The agency has argued throughout the appellant no longer is an employee of the agency, the pro se appellant agrees. The agency Inspector General should not have been notified of the administrative proceedings of the court because the appellant is not an employee of the agency. There is no statue or policy that gives the agency the right to notify the agency IG of the “procedural motion” prior “to notify the other party”. Regulation 5 C.F.R. § 1201.55(a) does not state “notify Inspector General” rather it does state “to notify the other party”. The pro se appellant argues notifying the Inspector General prior to “the other party” is a violation of the pro se appellants fifth amendment.

[snip]

[T]he agency/agency IG notified the appellants criminal prosecutors of the disclosures in the IRA case. As explained above, the disclosures are permissible per 31 C.F.R. § 103. Due to the agency/agency IG notification to the government prosecutors, the prosecution requested increased sentencing in the sentencing report for the appellant/defendant thus violating the defendants fifth amendment in the criminal proceeding.

Edwards further claimed that the government withheld her original complaint to coerce her to plead guilty.

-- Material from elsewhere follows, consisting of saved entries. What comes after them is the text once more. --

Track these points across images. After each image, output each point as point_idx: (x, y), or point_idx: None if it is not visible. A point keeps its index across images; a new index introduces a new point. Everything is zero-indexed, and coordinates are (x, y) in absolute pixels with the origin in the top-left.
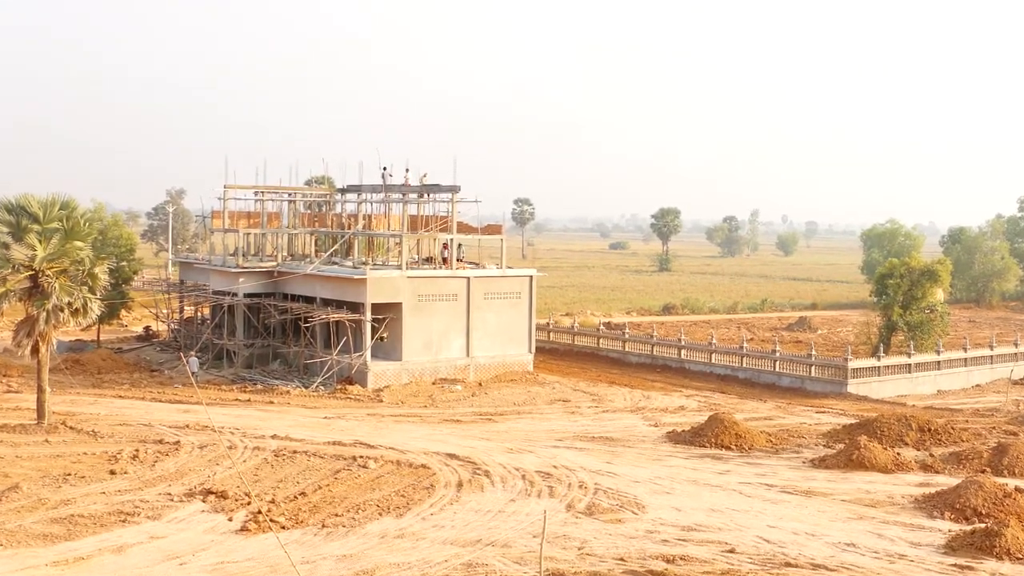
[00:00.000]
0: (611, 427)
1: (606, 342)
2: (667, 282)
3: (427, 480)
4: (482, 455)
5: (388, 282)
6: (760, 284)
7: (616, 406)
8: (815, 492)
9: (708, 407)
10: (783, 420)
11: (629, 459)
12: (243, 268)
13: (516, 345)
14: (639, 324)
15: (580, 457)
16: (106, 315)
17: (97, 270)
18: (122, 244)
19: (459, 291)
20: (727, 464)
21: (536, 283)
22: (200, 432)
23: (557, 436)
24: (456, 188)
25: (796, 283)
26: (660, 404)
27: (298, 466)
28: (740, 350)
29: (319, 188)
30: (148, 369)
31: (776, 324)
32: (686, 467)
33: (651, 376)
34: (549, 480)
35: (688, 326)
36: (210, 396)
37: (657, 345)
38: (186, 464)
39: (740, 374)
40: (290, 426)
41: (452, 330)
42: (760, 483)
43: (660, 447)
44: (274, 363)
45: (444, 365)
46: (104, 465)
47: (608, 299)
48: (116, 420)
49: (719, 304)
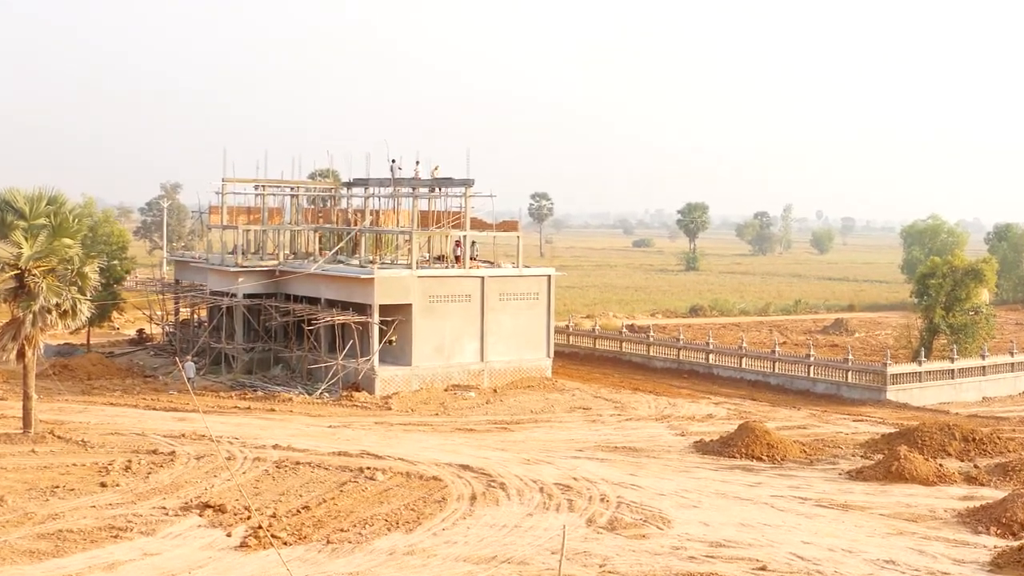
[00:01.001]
0: (635, 436)
1: (629, 346)
2: (694, 282)
3: (439, 493)
4: (497, 466)
5: (397, 282)
6: (793, 284)
7: (640, 414)
8: (852, 506)
9: (738, 415)
10: (818, 429)
11: (654, 470)
12: (242, 267)
13: (533, 349)
14: (664, 327)
15: (602, 468)
16: (96, 317)
17: (87, 269)
18: (114, 242)
19: (473, 292)
20: (758, 476)
21: (555, 283)
22: (197, 442)
23: (577, 446)
24: (470, 182)
25: (832, 283)
26: (687, 412)
27: (301, 478)
28: (772, 354)
29: (324, 182)
30: (141, 375)
31: (810, 327)
32: (714, 479)
33: (677, 382)
34: (568, 493)
35: (717, 329)
36: (207, 403)
37: (684, 349)
38: (182, 476)
39: (772, 380)
40: (293, 435)
41: (465, 333)
42: (793, 496)
43: (687, 458)
44: (276, 368)
45: (457, 370)
46: (94, 477)
47: (631, 300)
48: (107, 429)
49: (750, 305)
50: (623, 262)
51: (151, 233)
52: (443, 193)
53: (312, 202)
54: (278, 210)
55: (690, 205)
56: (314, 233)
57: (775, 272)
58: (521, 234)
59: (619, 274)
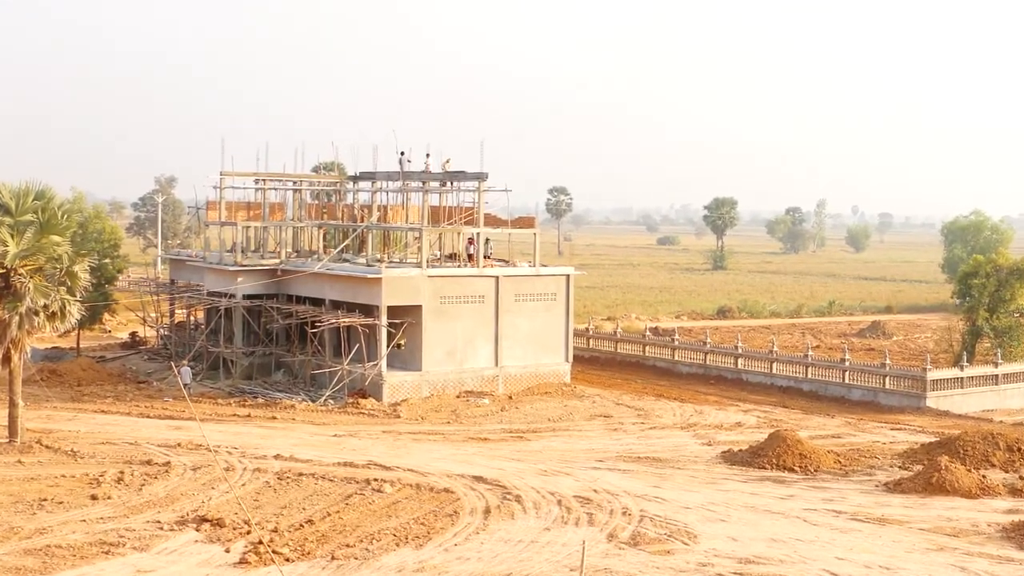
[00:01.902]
0: (659, 446)
1: (653, 350)
2: (722, 282)
3: (450, 506)
4: (512, 478)
5: (406, 282)
6: (827, 284)
7: (664, 422)
8: (890, 520)
9: (768, 423)
10: (853, 438)
11: (679, 482)
12: (242, 266)
13: (551, 353)
14: (690, 329)
15: (623, 480)
16: (87, 319)
17: (77, 268)
18: (105, 239)
19: (487, 292)
20: (790, 488)
21: (574, 283)
22: (193, 452)
23: (597, 456)
24: (483, 176)
25: (868, 283)
26: (714, 420)
27: (304, 490)
28: (804, 359)
29: (328, 175)
30: (134, 380)
31: (845, 329)
32: (743, 491)
33: (704, 388)
34: (588, 506)
35: (746, 332)
36: (204, 411)
37: (711, 353)
38: (177, 488)
39: (805, 386)
40: (295, 445)
41: (479, 336)
42: (827, 509)
43: (714, 469)
44: (277, 373)
45: (469, 376)
46: (84, 489)
47: (655, 301)
48: (98, 438)
49: (781, 307)
50: (646, 261)
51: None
52: (455, 187)
53: (316, 197)
54: (280, 205)
55: (718, 200)
56: (318, 230)
57: (808, 271)
58: (538, 231)
59: (642, 274)
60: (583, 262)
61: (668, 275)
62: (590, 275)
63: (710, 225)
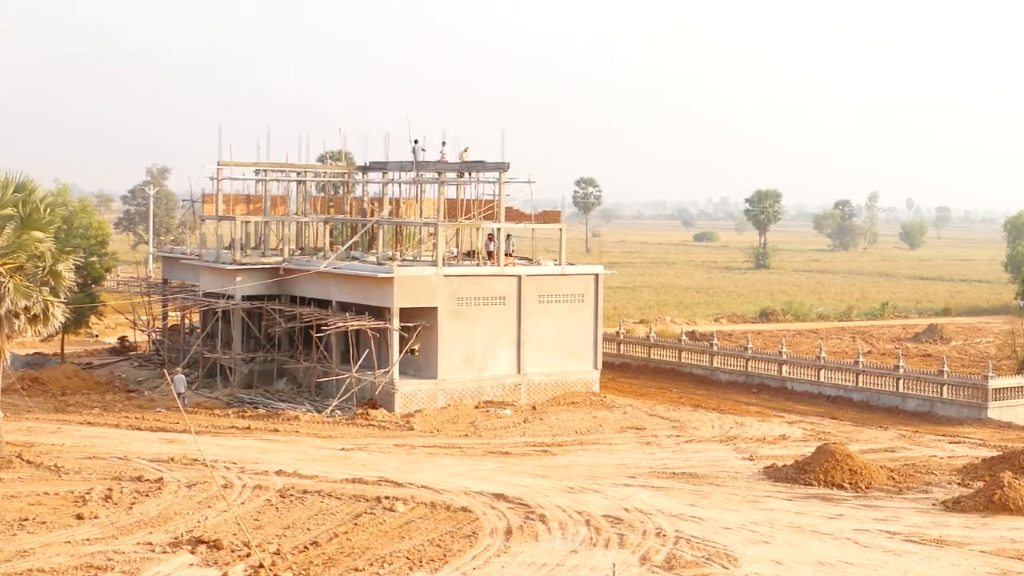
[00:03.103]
0: (696, 461)
1: (690, 356)
2: (765, 282)
3: (468, 526)
4: (536, 495)
5: (420, 282)
6: (880, 284)
7: (702, 435)
8: (948, 541)
9: (816, 436)
10: (908, 452)
11: (718, 500)
12: (241, 265)
13: (578, 360)
14: (730, 334)
15: (657, 498)
16: (72, 323)
17: (61, 267)
18: (92, 235)
19: (508, 293)
20: (839, 507)
21: (603, 283)
22: (188, 467)
23: (629, 472)
24: (504, 166)
25: (924, 283)
26: (756, 432)
27: (309, 509)
28: (855, 366)
29: (335, 166)
30: (124, 389)
31: (900, 334)
32: (788, 510)
33: (745, 398)
34: (619, 526)
35: (791, 336)
36: (200, 422)
37: (752, 360)
38: (171, 506)
39: (855, 395)
40: (299, 459)
41: (499, 341)
42: (880, 530)
43: (756, 486)
44: (279, 382)
45: (489, 384)
46: (70, 508)
47: (692, 303)
48: (84, 452)
49: (829, 309)
50: (682, 259)
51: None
52: (474, 179)
53: (322, 189)
54: (282, 198)
55: (760, 193)
56: (324, 225)
57: (859, 270)
58: (564, 226)
59: (678, 273)
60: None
61: (706, 274)
62: (621, 274)
63: (752, 220)
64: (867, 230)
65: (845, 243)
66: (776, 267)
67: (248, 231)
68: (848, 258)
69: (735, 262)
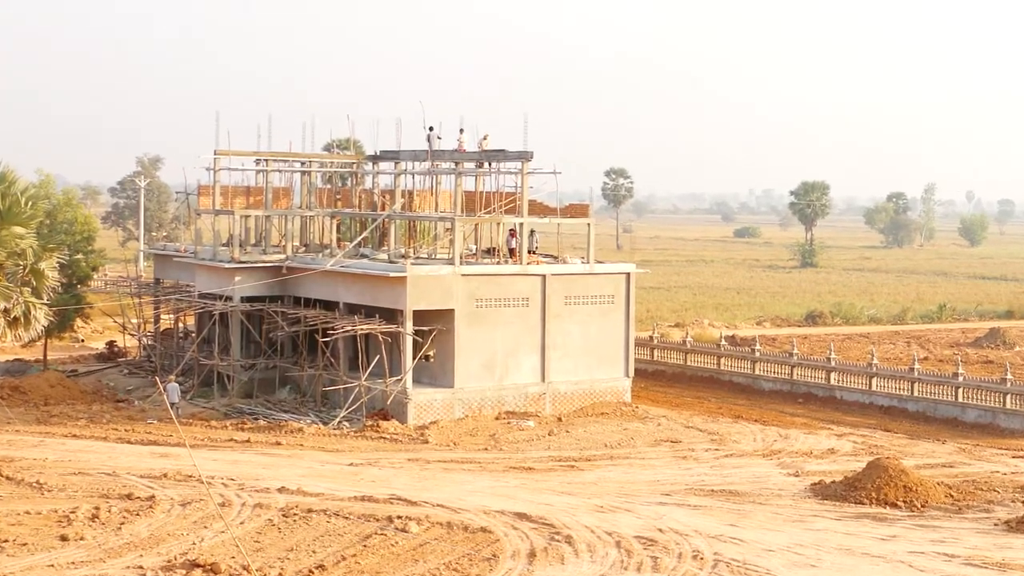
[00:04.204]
0: (736, 477)
1: (729, 362)
2: (812, 281)
3: (488, 548)
4: (562, 515)
5: (435, 282)
6: (937, 284)
7: (743, 449)
8: (1011, 565)
9: (867, 450)
10: (968, 468)
11: (760, 520)
12: (240, 263)
13: (608, 366)
14: (774, 338)
15: (695, 517)
16: (56, 326)
17: (43, 266)
18: (78, 230)
19: (531, 294)
20: (892, 527)
21: (635, 283)
22: (182, 484)
23: (663, 489)
24: (528, 155)
25: (986, 283)
26: (802, 446)
27: (314, 529)
28: (910, 374)
29: (343, 155)
30: (112, 399)
31: (959, 338)
32: (837, 531)
33: (790, 408)
34: (653, 548)
35: (840, 341)
36: (196, 435)
37: (798, 367)
38: (163, 527)
39: (910, 406)
40: (304, 475)
41: (522, 346)
42: (937, 553)
43: (802, 504)
44: (282, 391)
45: (511, 394)
46: (53, 528)
47: (732, 305)
48: (69, 467)
49: (881, 312)
50: (721, 256)
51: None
52: (494, 169)
53: (328, 180)
54: (285, 190)
55: (806, 185)
56: (331, 220)
57: (914, 269)
58: (593, 221)
59: (716, 271)
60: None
61: (747, 273)
62: (654, 273)
63: (797, 214)
64: (923, 225)
65: (899, 239)
66: (824, 265)
67: (248, 226)
68: (902, 256)
69: (779, 260)
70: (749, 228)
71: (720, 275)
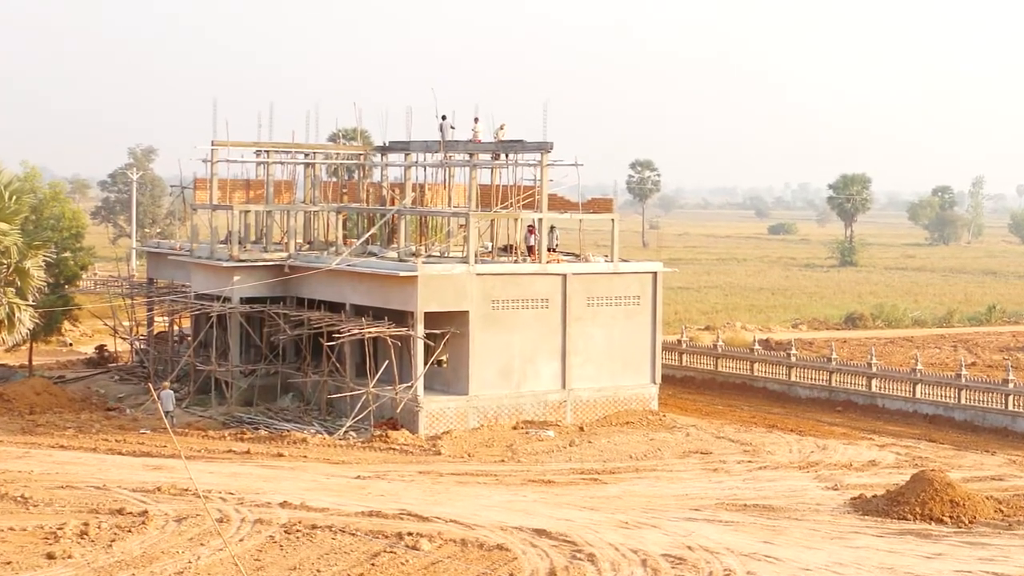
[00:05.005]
0: (771, 491)
1: (763, 368)
2: (852, 281)
3: (505, 567)
4: (584, 531)
5: (449, 282)
6: (986, 284)
7: (778, 460)
8: None
9: (911, 462)
10: (1019, 481)
11: (797, 537)
12: (239, 261)
13: (633, 373)
14: (811, 342)
15: (726, 534)
16: (42, 329)
17: (29, 264)
18: (65, 226)
19: (551, 295)
20: (938, 544)
21: (663, 283)
22: (177, 498)
23: (693, 504)
24: (548, 146)
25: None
26: (841, 457)
27: (319, 547)
28: (957, 380)
29: (350, 146)
30: (102, 407)
31: (1009, 342)
32: (879, 548)
33: (828, 417)
34: (681, 567)
35: (882, 345)
36: (192, 446)
37: (837, 372)
38: (157, 544)
39: (957, 414)
40: (307, 489)
41: (541, 351)
42: (986, 571)
43: (841, 520)
44: (284, 398)
45: (529, 401)
46: (39, 546)
47: (767, 306)
48: (56, 480)
49: (926, 314)
50: (755, 254)
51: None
52: (511, 161)
53: (334, 173)
54: (287, 184)
55: (846, 178)
56: (336, 215)
57: (961, 268)
58: (617, 216)
59: (749, 271)
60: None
61: (783, 273)
62: (683, 273)
63: (836, 209)
64: (971, 221)
65: (945, 236)
66: (864, 264)
67: (247, 222)
68: (948, 254)
69: (816, 258)
70: (784, 224)
71: (753, 274)
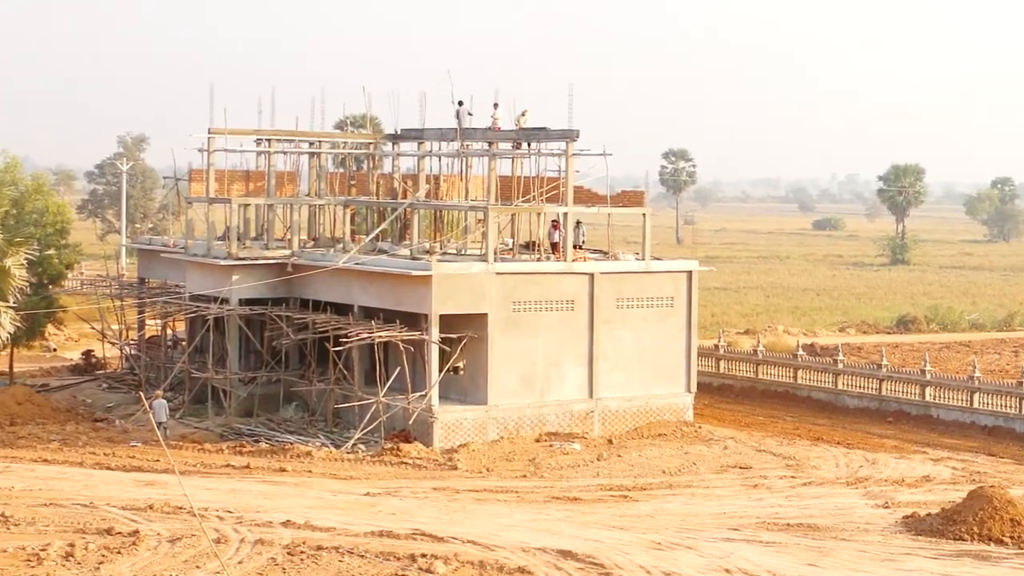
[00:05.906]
0: (816, 509)
1: (808, 375)
2: (904, 281)
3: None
4: (613, 553)
5: (465, 281)
6: None
7: (823, 476)
8: None
9: (968, 477)
10: None
11: (844, 559)
12: (238, 259)
13: (666, 380)
14: (860, 348)
15: (767, 556)
16: (24, 333)
17: (9, 263)
18: (49, 222)
19: (577, 295)
20: (998, 566)
21: (698, 283)
22: (171, 516)
23: (731, 523)
24: (573, 134)
25: None
26: (892, 473)
27: (325, 570)
28: (1018, 388)
29: (358, 135)
30: (89, 418)
31: None
32: (934, 571)
33: (878, 429)
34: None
35: (937, 350)
36: (187, 460)
37: (888, 380)
38: (149, 566)
39: (1018, 426)
40: (312, 507)
41: (566, 357)
42: None
43: (893, 540)
44: (287, 408)
45: (553, 412)
46: (21, 568)
47: (811, 308)
48: (40, 498)
49: (985, 316)
50: (799, 252)
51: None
52: (534, 150)
53: (341, 163)
54: (291, 175)
55: (897, 169)
56: (344, 209)
57: (1023, 267)
58: (649, 211)
59: (793, 270)
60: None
61: (829, 272)
62: (720, 272)
63: (887, 203)
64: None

The Federal Judge found merit and significant concerns in the “letter and substantial documentation” the whistleblower defendant/appellant provided to the court concerning violation of fifth amendment, conflict of interests pertaining to the prosecution/counsel, coercion of the plea deal, criminal referral submitted against agency IG, the letter defendant sent to Attorney General Sessions and Special Counsel Mueller, etc., all elements withheld from the Federal court by both the prosecution and defense counsel.

Edwards has been assigned a new attorney (who may have convinced her not to submit this complaint as part of sentencing), and her sentencing has been pushed out to October.

There’s no way to assess the validity of her complaint or even her representation of what happened with the judge in her case, Gregory Woods. What her complaint shows, however, is that there’s a packet of information she sent to Mueller and Sessions (possibly implicating and/or also sent to Congress), summarizing some reports she believes got ignored.

If those reports show what Rod Rosenstein and Richard Burr worked so hard not to investigate, it might explain why Treasury is threatening legal consequences for reporting on them. And given how DOJ already structured this prosecution, they might well be threatening to treat reporting on the President’s vulnerabilities as a conspiracy to leak SARs protected by statute.


*WikiLeaks supporters also cite the risk of Assange being subjected to US Espionage Act prosecution. While that risk is real, in his case, the most dangerous charges (for leaking the names of US and Coalition informants) would likely be far easier to prosecute under the UK’s Official Secrets Act, which still could happen if he’s not extradited. The actions described in his indictment are arguably more explicitly criminalized in the UK than the US, even if their sentences are not as draconian.